_GEGEBENE INFORMATIONEN_
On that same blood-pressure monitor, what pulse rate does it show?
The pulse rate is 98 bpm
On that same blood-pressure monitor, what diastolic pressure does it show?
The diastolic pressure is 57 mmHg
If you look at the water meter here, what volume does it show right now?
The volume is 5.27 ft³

--

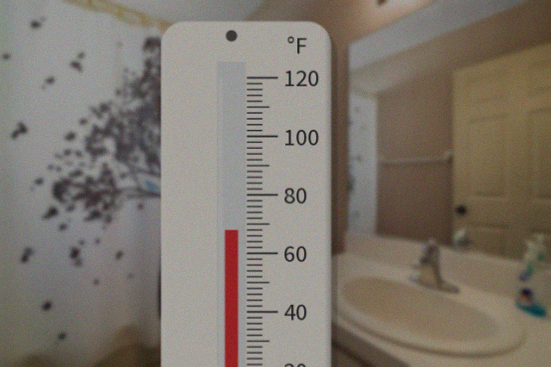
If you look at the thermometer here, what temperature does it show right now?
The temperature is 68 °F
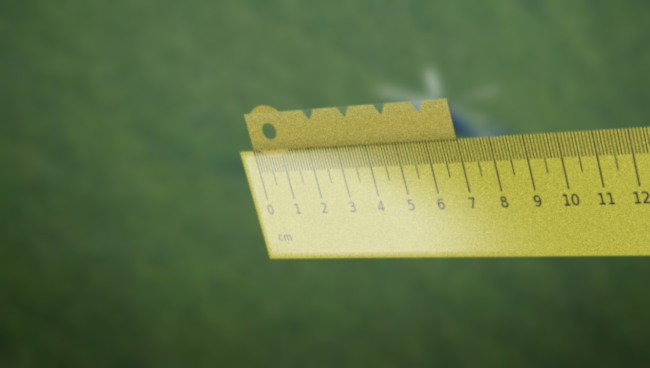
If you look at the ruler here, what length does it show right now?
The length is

...

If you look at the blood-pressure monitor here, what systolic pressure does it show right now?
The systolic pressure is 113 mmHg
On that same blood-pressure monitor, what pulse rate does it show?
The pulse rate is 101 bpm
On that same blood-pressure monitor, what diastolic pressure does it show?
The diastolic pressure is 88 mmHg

_AUFGABENSTELLUNG_
Wie viele Zeilen der Datensätze enthalten die Zeichenfolge „mmHg“? Nenne nur die Anzahl.

_SCHRIFTLICHE ANTWORT_
3